Brief: Consider the data that follows and state how many lines contain the string "Keine", using the number alone.

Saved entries
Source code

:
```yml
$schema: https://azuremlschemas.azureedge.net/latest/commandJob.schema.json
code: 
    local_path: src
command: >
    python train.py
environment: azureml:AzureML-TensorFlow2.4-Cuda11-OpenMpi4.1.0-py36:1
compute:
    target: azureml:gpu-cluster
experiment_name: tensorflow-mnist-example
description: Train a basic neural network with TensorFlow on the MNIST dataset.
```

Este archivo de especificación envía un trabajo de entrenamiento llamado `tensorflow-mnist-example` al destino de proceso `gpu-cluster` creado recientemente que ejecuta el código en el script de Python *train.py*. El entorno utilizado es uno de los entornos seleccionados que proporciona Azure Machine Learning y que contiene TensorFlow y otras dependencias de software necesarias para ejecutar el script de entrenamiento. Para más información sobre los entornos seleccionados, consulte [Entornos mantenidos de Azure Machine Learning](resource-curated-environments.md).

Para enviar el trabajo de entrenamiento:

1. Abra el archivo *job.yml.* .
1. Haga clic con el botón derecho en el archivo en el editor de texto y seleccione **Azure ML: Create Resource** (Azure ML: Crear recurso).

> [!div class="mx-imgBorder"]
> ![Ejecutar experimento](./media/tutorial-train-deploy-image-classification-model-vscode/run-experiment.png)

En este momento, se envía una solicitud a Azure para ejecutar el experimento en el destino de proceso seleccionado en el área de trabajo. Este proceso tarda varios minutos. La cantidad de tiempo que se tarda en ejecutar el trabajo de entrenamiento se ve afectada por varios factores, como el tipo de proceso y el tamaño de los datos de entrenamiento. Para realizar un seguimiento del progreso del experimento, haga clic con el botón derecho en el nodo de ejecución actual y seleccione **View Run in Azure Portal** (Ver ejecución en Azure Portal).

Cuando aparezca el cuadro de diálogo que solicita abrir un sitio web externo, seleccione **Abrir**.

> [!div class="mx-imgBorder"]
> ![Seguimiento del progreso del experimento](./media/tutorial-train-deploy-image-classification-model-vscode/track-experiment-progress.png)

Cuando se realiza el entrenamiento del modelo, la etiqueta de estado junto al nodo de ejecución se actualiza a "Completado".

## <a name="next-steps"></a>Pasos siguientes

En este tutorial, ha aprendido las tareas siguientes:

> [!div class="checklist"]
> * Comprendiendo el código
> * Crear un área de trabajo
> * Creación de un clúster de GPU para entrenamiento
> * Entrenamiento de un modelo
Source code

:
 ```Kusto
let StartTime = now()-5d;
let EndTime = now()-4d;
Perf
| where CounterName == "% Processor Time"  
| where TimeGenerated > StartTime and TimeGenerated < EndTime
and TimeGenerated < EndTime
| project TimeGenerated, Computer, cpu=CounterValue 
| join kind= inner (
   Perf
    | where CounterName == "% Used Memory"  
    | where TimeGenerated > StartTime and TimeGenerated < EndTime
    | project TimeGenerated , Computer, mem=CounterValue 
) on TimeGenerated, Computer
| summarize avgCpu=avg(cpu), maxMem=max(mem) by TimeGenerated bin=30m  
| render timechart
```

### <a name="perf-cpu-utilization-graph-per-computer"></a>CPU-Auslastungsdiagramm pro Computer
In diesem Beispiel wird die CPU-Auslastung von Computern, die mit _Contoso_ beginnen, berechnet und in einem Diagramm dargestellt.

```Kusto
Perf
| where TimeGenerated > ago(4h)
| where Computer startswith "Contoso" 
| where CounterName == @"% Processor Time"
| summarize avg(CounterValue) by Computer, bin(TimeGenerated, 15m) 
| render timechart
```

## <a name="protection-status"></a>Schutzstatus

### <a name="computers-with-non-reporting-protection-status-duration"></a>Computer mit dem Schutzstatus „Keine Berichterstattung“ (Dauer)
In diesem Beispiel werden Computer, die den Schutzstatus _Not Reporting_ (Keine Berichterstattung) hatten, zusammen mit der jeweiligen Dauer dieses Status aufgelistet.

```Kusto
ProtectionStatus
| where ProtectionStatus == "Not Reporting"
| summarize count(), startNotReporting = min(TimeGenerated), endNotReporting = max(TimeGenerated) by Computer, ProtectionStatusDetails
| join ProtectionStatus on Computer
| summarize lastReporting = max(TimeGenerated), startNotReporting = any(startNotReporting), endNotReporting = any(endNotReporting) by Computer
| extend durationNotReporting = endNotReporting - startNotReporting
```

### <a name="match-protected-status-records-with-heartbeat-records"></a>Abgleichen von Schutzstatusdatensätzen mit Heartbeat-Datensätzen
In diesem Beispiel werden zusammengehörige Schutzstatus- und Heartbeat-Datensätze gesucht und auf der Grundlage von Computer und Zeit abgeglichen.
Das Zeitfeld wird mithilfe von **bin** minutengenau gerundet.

Response: 2